Couple of weeks back I started to rewrite one of our core service layer where I refactored a bunch of code and abstracted in a more reusable fashion. This involved touching some mysql cursor code and I accidentally introduced a memory leak during this. Unfortunately we found this bug right about one hour after we pushed to production. The service leaked memory and took about one hour for the server to start swapping. I started investigating this behavior and was able to reproduce this on my local machine after writing a quick load emulator with python threads.

Running top showed that RSS memory for the process starts around 21MB and grows to 46 MB in 30 minutes. In the past I used python object graph module objgraph to track the type of various objects in the python memory. I quickly placed a small snippet of code to print the count of type of objects in memory.

#!python
import objgraph
objgraph.show_most_common_types()

dict                       6230
tuple                      5834
function                   740

So I got the sense that there are way more dicts in memory. Although the counts of dicts are decreasing once in x seconds which means the python gc is performing its job. Meanwhile I reverted the production to its previous stable phase and ran the same stable build on local and saw that the number the dicts and tuples are about the same. So I knew that the problem is something else.

I read a little more reading on the web and found that heapy might be able to help me. But I failed in installing guppy/heapy on my mac. It constantly complained No module named gobject. I gave up on this direction and looked more into objgraph. Then I found this cool function which outputs the growing data structures.

#!python
import objgraph
objgraph.show_growth(limit=3)

tuple              3432     +23
dict               2430     +18
function           630      +2

This function actually prints the count of the data structure and by how much it grew over the last call. That is cool but I found the same data structures growing constantly. I left the test running for couple of minutes while I rushed to fetch my laundry. While I was back I found that there was a new entry in the terminal.

tuple              4743     +23
dict               3703     +18
DictCursor          734     +1

Bingo that tells me something. So somehow the DictCursor objects were not garbage collected. Ok now how to trace down that why are these objects not garbage collected. The function which creates and destroy is this utility function get_mysql_cursor.

#!python
from types import MethodType

def fetchall_items(self):
    """Cursor returns a list of tuples of items
        Ex:   [(3434,), (544,), (4545,)]
    """
    return [x[0] for x in self.fetchall()]

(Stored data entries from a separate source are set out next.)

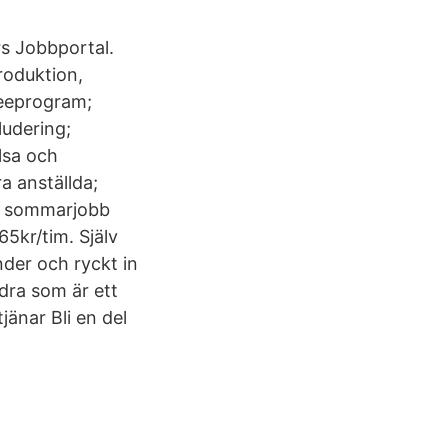
rs Jobbportal.
roduktion,
neeprogram;
ludering;
lsa och
a anställda;
ck sommarjobb
5kr/tim. Själv
under och ryckt in
dra som är ett
jänar Bli en del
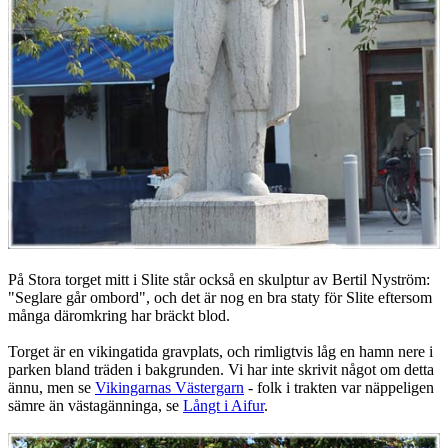
På Stora torget mitt i Slite står också en skulptur av Bertil Nyström:
"Seglare går ombord", och det är nog en bra staty för Slite eftersom
många däromkring har bräckt blod.
Torget är en vikingatida gravplats, och rimligtvis låg en hamn nere i
parken bland träden i bakgrunden. Vi har inte skrivit något om detta
ännu, men se
Vikingarnas Västergarn
- folk i trakten var näppeligen
sämre än västagänninga, se
Långt i Aifur
.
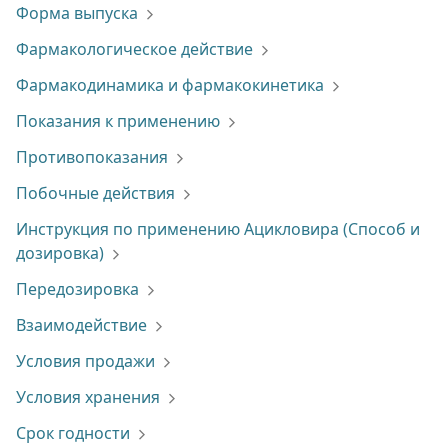
Форма выпуска
Фармакологическое действие
Фармакодинамика и фармакокинетика
Показания к применению
Противопоказания
Побочные действия
Инструкция по применению Ацикловира (Способ и
дозировка)
Передозировка
Взаимодействие
Условия продажи
Условия хранения
Срок годности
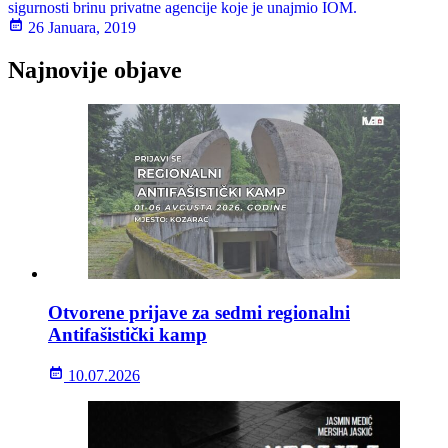
sigurnosti brinu privatne agencije koje je unajmio IOM.
26 Januara, 2019
Najnovije objave
Otvorene prijave za sedmi regionalni
Antifašistički kamp
10.07.2026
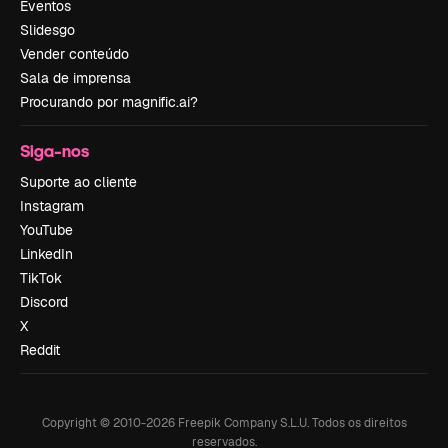
Eventos
Slidesgo
Vender conteúdo
Sala de imprensa
Procurando por magnific.ai?
Siga-nos
Suporte ao cliente
Instagram
YouTube
LinkedIn
TikTok
Discord
X
Reddit
Copyright © 2010-
2026
Freepik Company S.L.U.
Todos os direitos
reservados
.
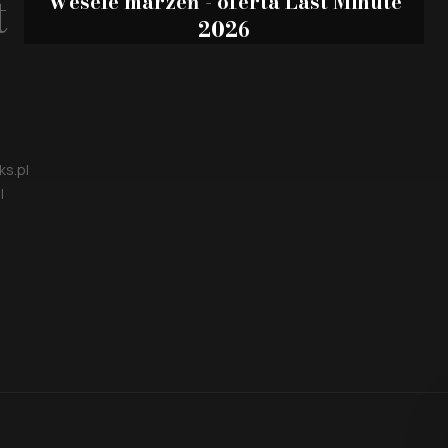
t
Wesele marzeń - oferta Last Minute
2026
ks.pl
l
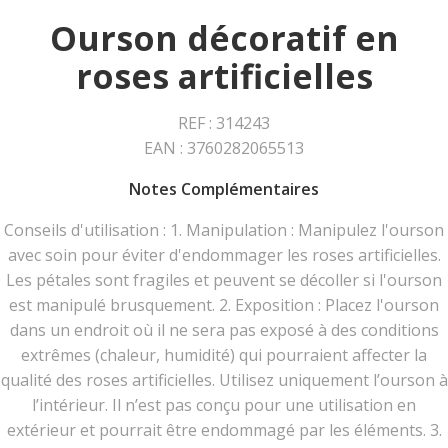
Ourson décoratif en
roses artificielles
REF : 314243
EAN : 3760282065513
Notes Complémentaires
Conseils d'utilisation : 1. Manipulation : Manipulez l'ourson
avec soin pour éviter d'endommager les roses artificielles.
Les pétales sont fragiles et peuvent se décoller si l'ourson
est manipulé brusquement. 2. Exposition : Placez l'ourson
dans un endroit où il ne sera pas exposé à des conditions
extrêmes (chaleur, humidité) qui pourraient affecter la
qualité des roses artificielles. Utilisez uniquement l’ourson à
l’intérieur. Il n’est pas conçu pour une utilisation en
extérieur et pourrait être endommagé par les éléments. 3.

def get_mysql_cursor(host):
    # returns pooled connection to host
    conn = get_mysql_connection_for_host(host)
    cursor = conn.cursor(cursor)
    try:
        # patch the cursor to add a simple helper
        cursor.fetchall_items = MethodType(fetchall_items, cursor)
        yield cursor
    except Exception, err:
        import traceback
        conn.refresh()
        logger.error("mysql query failed on %s with %s" %(host, traceback.print_exc()))
    finally:
        cursor.close()
        del cursor
        del conn

The function actually invokes del method after it is done with the cursor and connection. The __del__ method connection id hacked to return the connection back to the pool. After a little more work I was able to find this little trick in the objgraph docs, where objgraph can print the references between objects. That way we can see who is holding a reference to the cursor object.

#!python
import objgraph
objgraph.show_refs([DictCursor], filename='sample-graph.png')

For this to work I had to install graphviz and xdot modules.

#!bash
$ sudo pip install graphviz xdot

This cracked it. The sample-graph.png showed the objects in memory and how they are referenced with each other.

You can clearly see that DictCursor has a back reference from instance method fetchall_items which is clearly making gc to not garbage collect the cursor. Yes I was patching the cursor with this utility function at runtime and clearly the function fetchall_items was in global scope of the module.

#!python
try:
    # patch the cursor to add a simple helper
    cursor.fetchall_items = MethodType(fetchall_items, cursor)
    yield cursor
except Exception, err:
    import traceback
    conn.refresh()
    logger.error("mysql query failed on %s with %s" %(host, traceback.print_exc()))
finally:
    # remove the dynamic method to avoid memory leak
    delattr(cursor, "fetchall_items")
    cursor.close()
    del cursor
    del conn

I wrote a quick fix to delete the function before deleting the cursor, which seems to fix the problem.

Lesson Learnt: It is not a good practice to patch objects at run time. Such things result in these scenarios where you will have to spend a lot of time trying to find a problem which you don’t understand. I just took around 9 hours for me to crack this down.